Given a function which generates a random number in [1,5],we need to use this function to generate a random number in the range [1,9]. I thought about it a lot but am not able to write an equation where ramdomness is satisfied. People please answer.This might be helpful maybe in some future interviews.

Answer 1

Adapted from "Expand a random range from 1–5 to 1–7"

It assumes rand5() is a function that returns a statistically random integer in the range 1 through 5 inclusive.

int rand9()
{
    int vals[5][5] = {
        { 1, 2, 3, 4, 5 },
        { 6, 7, 8, 9, 1 },
        { 2, 3, 4, 5, 6 },
        { 7, 8, 9, 0, 0 },
        { 0, 0, 0, 0, 0 }
    };

    int result = 0;
    while (result == 0)
    {
        int i = rand5();
        int j = rand5();
        result= vals[i-1][j-1];
    }
    return result;
}

How does it work? Think of it like this: imagine printing out this double-dimension array on paper, tacking it up to a dart board and randomly throwing darts at it. If you hit a non-zero value, it's a statistically random value between 1 and 9, since there are an equal number of non-zero values to choose from. If you hit a zero, just keep throwing the dart until you hit a non-zero. That's what this code is doing: the i and j indexes randomly select a location on the dart board, and if we don't get a good result, we keep throwing darts.

this can run forever in the worst case, but statistically the worst case never happens. :)

Answer 2

int rand9()
{
    int t1,t2,res = 10;
    do {
        t1 = rand5();
        do {
            t2 = rand5();
        }while(t2==5);
        res = t1 + 5* (t2%2);
    }while(res==10);
    return res;
}

now 1 to 9 has the probability of 1/9.

make some explanation:

t1 has probability of 1/5 to be 1 to 5.

t2,too.but when t2==5,discarded.so t2 has probability of 1/4 to be 1 to 4.that' to say, probability of 1/2 to be odd or even,which makes t2%2 has probability of 1/2 to be 0 to 1.
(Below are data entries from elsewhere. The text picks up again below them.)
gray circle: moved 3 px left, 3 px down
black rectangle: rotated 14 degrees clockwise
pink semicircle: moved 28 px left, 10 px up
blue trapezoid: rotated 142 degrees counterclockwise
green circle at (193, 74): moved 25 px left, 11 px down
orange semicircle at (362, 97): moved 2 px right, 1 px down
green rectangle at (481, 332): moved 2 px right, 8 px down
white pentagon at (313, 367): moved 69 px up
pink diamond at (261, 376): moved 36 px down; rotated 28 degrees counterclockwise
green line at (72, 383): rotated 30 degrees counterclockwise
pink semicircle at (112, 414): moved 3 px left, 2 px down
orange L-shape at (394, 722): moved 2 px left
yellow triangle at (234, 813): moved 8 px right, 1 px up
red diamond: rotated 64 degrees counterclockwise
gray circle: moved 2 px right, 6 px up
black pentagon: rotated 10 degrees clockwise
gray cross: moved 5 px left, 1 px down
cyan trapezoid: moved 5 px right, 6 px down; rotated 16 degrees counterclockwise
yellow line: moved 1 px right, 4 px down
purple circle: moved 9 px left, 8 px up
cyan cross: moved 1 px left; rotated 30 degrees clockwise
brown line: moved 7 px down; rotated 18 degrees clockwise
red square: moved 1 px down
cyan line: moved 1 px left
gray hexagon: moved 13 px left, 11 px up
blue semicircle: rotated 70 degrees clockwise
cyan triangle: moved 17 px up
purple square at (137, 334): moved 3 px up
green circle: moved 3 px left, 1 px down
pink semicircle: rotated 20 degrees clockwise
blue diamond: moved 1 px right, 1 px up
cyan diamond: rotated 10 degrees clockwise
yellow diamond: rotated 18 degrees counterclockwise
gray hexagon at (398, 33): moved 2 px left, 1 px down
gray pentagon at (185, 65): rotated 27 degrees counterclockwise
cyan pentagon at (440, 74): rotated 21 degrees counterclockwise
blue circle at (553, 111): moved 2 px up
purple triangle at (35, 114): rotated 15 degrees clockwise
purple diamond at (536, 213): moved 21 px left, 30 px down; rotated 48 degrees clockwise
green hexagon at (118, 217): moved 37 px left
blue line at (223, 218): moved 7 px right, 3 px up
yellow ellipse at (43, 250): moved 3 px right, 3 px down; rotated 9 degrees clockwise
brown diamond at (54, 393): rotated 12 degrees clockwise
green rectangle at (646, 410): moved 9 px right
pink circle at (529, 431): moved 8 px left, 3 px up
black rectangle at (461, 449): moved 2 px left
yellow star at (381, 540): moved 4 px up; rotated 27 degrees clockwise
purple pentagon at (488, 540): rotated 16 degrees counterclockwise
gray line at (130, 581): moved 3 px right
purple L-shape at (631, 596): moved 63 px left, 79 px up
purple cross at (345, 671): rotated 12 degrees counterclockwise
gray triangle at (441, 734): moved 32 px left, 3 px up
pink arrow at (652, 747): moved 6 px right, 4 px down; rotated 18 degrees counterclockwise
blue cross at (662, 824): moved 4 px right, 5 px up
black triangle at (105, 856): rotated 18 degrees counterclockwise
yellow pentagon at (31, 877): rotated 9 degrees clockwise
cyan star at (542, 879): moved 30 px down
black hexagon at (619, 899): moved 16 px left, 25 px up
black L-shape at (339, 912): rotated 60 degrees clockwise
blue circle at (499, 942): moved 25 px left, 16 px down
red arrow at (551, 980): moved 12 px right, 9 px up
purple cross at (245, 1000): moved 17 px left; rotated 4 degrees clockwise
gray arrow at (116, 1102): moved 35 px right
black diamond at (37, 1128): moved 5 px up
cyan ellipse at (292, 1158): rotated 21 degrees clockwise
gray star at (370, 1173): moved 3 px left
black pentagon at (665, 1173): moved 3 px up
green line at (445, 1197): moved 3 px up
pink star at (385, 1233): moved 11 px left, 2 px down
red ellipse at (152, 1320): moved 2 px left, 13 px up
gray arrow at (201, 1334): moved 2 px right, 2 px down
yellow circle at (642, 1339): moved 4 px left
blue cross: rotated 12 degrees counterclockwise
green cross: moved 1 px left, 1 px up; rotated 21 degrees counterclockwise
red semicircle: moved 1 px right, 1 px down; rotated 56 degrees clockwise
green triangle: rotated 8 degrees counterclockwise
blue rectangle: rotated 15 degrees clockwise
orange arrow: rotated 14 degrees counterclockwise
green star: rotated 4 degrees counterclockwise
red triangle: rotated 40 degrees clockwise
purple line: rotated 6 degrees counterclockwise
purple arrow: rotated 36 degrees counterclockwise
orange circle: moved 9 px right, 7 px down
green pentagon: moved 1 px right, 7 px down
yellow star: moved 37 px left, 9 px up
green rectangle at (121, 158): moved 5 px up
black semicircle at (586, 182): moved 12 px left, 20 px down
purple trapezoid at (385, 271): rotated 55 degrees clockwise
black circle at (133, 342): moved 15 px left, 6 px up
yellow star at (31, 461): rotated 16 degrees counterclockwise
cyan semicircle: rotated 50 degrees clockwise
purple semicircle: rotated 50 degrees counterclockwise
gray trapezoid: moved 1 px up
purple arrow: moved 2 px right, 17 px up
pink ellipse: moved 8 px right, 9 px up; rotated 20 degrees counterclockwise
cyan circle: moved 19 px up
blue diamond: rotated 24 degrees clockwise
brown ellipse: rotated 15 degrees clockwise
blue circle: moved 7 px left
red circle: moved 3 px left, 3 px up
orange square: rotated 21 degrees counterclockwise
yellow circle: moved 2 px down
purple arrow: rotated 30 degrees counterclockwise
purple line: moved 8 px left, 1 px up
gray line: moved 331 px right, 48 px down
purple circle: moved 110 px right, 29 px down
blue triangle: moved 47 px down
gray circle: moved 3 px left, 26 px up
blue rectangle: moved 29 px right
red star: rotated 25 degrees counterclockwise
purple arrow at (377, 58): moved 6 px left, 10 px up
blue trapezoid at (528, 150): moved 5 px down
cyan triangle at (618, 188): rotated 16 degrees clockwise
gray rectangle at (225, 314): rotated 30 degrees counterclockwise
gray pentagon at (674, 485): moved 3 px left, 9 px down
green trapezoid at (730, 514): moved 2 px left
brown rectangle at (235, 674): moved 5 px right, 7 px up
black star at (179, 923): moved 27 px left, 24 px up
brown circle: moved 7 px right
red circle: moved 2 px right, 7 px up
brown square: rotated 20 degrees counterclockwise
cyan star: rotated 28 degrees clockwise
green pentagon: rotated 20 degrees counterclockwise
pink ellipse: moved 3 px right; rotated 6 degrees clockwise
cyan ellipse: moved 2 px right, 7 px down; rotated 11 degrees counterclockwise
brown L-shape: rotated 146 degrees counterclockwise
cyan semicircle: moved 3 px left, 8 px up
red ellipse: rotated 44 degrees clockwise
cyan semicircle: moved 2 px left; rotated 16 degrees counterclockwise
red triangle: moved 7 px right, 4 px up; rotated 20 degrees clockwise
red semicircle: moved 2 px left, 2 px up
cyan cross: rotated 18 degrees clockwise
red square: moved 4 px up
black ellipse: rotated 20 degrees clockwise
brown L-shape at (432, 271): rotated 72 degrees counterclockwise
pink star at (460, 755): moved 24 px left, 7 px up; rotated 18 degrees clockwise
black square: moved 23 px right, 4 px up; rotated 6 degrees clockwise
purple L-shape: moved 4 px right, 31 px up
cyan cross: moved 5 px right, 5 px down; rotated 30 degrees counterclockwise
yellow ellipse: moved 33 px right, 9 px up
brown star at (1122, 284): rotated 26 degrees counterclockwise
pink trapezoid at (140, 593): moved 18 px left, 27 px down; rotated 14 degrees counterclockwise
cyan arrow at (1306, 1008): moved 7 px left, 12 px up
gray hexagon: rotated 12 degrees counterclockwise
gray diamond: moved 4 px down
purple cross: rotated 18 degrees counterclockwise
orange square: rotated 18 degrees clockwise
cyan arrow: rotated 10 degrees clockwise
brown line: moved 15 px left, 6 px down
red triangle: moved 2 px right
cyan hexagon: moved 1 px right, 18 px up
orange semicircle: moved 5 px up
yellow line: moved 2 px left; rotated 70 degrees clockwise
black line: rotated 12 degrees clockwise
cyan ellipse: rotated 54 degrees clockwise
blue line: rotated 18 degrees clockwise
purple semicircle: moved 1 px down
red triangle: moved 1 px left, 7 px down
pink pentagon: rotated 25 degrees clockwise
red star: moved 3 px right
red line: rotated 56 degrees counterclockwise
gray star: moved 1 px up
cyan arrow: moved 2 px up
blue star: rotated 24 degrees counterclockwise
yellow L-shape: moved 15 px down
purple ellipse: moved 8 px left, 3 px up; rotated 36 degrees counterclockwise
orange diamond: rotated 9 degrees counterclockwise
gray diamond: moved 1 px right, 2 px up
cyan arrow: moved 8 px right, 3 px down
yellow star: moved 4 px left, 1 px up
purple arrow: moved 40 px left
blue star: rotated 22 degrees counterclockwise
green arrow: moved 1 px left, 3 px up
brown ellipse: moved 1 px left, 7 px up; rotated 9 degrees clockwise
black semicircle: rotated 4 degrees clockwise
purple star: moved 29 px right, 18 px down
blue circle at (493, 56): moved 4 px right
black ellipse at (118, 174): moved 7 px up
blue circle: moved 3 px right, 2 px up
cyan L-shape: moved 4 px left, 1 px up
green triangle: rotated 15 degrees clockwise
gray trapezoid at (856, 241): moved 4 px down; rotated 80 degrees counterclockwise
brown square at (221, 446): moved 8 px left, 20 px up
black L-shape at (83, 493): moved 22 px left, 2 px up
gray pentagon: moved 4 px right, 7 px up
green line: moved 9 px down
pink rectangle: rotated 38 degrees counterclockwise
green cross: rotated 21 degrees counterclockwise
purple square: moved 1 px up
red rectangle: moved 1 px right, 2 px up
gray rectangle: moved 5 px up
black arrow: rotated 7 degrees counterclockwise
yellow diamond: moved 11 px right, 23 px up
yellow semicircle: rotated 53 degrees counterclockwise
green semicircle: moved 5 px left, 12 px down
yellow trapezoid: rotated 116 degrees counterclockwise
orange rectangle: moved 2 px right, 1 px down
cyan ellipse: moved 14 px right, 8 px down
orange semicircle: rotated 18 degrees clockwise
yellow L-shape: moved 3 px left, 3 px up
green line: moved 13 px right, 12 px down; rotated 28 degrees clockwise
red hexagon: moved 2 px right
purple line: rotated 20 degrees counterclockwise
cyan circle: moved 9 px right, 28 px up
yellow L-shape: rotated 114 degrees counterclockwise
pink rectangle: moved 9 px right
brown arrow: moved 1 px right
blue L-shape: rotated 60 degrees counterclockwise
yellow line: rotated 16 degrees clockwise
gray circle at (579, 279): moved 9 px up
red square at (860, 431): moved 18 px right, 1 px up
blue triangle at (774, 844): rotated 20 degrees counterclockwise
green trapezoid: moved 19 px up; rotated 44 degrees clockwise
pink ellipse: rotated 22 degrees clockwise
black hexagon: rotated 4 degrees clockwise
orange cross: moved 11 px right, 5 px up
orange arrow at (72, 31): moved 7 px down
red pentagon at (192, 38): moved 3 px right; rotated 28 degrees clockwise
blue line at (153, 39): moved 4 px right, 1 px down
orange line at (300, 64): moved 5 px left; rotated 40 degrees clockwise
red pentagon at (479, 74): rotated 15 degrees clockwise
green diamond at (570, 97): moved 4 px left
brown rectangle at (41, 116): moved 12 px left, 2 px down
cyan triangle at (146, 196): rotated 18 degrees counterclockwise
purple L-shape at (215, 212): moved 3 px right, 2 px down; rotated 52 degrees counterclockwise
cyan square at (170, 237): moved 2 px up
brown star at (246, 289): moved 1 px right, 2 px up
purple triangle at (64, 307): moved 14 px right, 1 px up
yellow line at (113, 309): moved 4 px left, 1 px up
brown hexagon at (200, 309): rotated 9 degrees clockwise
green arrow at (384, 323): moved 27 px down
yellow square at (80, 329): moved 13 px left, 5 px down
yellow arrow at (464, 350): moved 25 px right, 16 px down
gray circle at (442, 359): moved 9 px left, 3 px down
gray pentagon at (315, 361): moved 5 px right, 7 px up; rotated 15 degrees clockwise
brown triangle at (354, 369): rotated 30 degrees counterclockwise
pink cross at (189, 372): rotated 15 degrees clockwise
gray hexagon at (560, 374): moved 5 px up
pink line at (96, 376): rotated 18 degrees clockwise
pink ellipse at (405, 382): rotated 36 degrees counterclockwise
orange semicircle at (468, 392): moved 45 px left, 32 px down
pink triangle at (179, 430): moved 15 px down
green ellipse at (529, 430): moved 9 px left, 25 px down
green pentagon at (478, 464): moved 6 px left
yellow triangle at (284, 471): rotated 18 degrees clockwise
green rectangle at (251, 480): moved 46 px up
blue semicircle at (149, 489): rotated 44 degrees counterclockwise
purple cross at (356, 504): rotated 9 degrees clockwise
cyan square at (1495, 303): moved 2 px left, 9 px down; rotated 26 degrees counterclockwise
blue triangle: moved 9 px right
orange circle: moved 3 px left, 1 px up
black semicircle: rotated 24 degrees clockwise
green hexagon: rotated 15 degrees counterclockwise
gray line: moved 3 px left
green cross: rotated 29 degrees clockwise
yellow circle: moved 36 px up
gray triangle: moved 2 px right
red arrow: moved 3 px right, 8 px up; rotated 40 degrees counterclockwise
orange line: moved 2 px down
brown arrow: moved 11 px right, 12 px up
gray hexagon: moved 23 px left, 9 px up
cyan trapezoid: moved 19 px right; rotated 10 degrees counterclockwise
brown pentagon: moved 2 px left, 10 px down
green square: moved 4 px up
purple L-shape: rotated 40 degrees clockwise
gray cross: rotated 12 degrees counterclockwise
thus, t1 + 5*(t2%2) has probability of 5/10 to be 1 to 5, and 5/10 to be 6 to 10. but 10 is discarded again,so the rest 9 numbers' probability is 1/9.

Answer 3

You need to use rejection sampling. That is, reject results that don't fit your target distribution. In your case you could use the lower three bits of two successive calls to your rand15 function (− 1 if necessary), concatenate them and reject those results that are outside your target interval and retry until you find a number that's inside.